-- Selected excerpt --

▼▼▼

Python Forum

Full Version: Inconsistent sorting with the .sort_values() function
You're currently viewing a stripped down version of our content. View the full version with proper formatting.
Hi,

I am trying to sort rows of data in a pandas Dataframe using the .sort_values() function. The goal is to change the order so that the numbers are displayed from lowest to highest. When I select the column that I want (Inflation Yearly Basis) it reorders it in a randomized way. However, when I select another column from the same Dataframe (Inflation Monthly Basis) that has the same type of data, it displays properly from lowest to highest.

Appreciate any help –– thanks!

Here's the code:

import pandas as pd
import requests
import json
import pandas_datareader.data as webdata
import matplotlib as mpl
%matplotlib inline
import matplotlib.pyplot as plt
from matplotlib.pyplot import figure
import datetime
from datetime import date
import numpy as np
from bs4 import BeautifulSoup


url = 'https://www.global-rates.com/en/economic-indicators/inflation/consumer-prices/cpi/cpi.aspx'
r  = requests.get(url)
data = r.text
soup = BeautifulSoup(data, 'lxml')
data = []
table = soup.find('table', cellpadding="2")
table_body = table 

rows = table_body.find_all('tr', {'class': lambda x : x.startswith('tabledata')})
for row in rows:
    cols = row.find_all('td')

▲▲▲

Saved entries
▼▼▼

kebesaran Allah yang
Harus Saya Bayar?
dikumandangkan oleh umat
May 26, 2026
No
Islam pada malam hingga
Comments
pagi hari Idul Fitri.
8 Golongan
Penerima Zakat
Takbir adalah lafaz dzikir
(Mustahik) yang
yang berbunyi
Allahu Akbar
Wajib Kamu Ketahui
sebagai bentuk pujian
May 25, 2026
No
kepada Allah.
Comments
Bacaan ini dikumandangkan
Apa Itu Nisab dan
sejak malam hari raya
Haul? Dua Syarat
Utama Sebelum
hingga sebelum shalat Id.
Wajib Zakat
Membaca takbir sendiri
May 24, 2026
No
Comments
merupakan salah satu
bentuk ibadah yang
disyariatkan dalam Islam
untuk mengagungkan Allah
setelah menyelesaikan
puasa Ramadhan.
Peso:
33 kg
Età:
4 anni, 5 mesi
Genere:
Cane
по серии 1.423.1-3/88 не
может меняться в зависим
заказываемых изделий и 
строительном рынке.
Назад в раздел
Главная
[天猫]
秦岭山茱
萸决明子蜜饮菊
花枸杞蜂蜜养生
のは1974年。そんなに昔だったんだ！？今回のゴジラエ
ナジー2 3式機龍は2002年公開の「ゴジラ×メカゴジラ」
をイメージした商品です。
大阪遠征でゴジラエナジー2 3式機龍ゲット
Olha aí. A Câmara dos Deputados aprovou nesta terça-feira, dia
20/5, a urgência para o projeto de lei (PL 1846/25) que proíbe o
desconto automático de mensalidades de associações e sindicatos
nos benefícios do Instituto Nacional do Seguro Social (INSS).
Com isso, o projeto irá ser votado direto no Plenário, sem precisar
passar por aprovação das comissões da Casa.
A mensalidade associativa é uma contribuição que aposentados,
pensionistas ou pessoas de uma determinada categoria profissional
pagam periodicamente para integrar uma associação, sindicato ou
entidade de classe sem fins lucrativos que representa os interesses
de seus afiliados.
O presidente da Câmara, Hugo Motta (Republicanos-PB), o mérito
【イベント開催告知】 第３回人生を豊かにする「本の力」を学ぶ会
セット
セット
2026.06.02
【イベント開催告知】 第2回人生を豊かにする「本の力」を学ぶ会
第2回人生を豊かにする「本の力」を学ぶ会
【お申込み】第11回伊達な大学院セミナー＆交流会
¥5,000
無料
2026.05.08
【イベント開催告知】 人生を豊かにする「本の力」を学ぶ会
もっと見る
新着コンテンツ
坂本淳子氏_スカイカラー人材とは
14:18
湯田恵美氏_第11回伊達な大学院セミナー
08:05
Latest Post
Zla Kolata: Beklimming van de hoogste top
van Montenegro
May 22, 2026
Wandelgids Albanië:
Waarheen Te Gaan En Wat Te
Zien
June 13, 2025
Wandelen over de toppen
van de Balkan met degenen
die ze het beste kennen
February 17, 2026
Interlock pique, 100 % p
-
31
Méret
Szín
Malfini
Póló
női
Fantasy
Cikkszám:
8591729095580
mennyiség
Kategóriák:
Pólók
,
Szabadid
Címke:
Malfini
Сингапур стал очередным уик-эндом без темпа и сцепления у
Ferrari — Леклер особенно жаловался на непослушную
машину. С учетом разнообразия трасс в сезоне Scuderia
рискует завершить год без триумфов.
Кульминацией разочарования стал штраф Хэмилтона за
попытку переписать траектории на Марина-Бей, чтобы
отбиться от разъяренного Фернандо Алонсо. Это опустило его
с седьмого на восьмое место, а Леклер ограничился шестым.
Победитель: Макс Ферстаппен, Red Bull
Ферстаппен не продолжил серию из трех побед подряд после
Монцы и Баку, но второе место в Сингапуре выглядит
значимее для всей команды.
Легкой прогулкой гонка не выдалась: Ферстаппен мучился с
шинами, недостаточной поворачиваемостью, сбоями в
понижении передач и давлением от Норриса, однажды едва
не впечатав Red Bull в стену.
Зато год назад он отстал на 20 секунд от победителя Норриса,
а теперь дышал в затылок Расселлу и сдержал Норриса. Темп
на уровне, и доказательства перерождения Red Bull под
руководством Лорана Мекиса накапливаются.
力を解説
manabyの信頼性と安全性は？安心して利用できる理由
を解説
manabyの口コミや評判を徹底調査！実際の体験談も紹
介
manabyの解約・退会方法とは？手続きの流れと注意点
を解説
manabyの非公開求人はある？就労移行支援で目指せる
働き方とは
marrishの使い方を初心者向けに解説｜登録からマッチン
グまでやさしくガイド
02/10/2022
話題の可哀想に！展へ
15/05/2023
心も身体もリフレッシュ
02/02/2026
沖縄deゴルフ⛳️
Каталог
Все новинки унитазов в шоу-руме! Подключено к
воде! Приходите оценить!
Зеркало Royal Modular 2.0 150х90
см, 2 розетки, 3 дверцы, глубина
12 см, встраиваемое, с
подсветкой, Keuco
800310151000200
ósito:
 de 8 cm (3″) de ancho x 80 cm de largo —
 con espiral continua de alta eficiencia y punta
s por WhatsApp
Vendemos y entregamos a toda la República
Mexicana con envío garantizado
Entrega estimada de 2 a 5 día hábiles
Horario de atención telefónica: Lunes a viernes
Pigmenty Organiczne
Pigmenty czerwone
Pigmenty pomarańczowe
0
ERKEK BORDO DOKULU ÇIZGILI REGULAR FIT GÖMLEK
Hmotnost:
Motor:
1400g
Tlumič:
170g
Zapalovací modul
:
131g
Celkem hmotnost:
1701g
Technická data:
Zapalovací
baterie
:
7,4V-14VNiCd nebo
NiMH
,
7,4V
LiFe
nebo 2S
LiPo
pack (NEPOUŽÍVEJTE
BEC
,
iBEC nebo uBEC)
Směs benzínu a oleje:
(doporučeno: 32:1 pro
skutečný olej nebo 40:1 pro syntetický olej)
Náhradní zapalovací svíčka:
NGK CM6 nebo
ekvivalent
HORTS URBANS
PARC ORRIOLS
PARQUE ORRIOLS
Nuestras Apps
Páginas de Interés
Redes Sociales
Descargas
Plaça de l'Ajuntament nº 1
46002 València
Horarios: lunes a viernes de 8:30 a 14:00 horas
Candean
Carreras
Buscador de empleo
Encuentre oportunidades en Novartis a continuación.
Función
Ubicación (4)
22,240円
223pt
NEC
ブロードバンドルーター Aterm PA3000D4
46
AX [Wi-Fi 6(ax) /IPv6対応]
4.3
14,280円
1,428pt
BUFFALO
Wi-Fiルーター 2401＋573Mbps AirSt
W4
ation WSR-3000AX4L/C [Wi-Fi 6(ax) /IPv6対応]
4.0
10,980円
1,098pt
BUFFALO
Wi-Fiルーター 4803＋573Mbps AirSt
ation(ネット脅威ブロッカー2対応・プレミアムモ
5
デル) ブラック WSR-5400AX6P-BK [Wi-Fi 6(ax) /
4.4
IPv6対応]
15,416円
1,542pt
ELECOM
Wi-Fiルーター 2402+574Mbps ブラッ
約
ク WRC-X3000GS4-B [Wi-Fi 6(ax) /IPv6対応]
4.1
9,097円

▲▲▲

-- Problems and tasks --
[1] Summarize the forum post about inconsistent sorting in exactly two sentences.
[2] Print a passage from the forum post, starting at the words "Python Forum" and ending after "properly from lowest to highest.".
Work from the forum post alone.

-- Answers for the exercise --
[1] The poster is using the pandas .sort_values() function to put a Dataframe's rows in order from lowest to highest, but sorting by the Inflation Yearly Basis column gives a randomized order. Sorting by the Inflation Monthly Basis column, which holds the same type of data, displays properly, and the posted code starts by requesting a consumer-price page from global-rates.com and parsing its table with BeautifulSoup.

[2]
Python Forum

Full Version: Inconsistent sorting with the .sort_values() function
You're currently viewing a stripped down version of our content. View the full version with proper formatting.
Hi,

I am trying to sort rows of data in a pandas Dataframe using the .sort_values() function. The goal is to change the order so that the numbers are displayed from lowest to highest. When I select the column that I want (Inflation Yearly Basis) it reorders it in a randomized way. However, when I select another column from the same Dataframe (Inflation Monthly Basis) that has the same type of data, it displays properly from lowest to highest.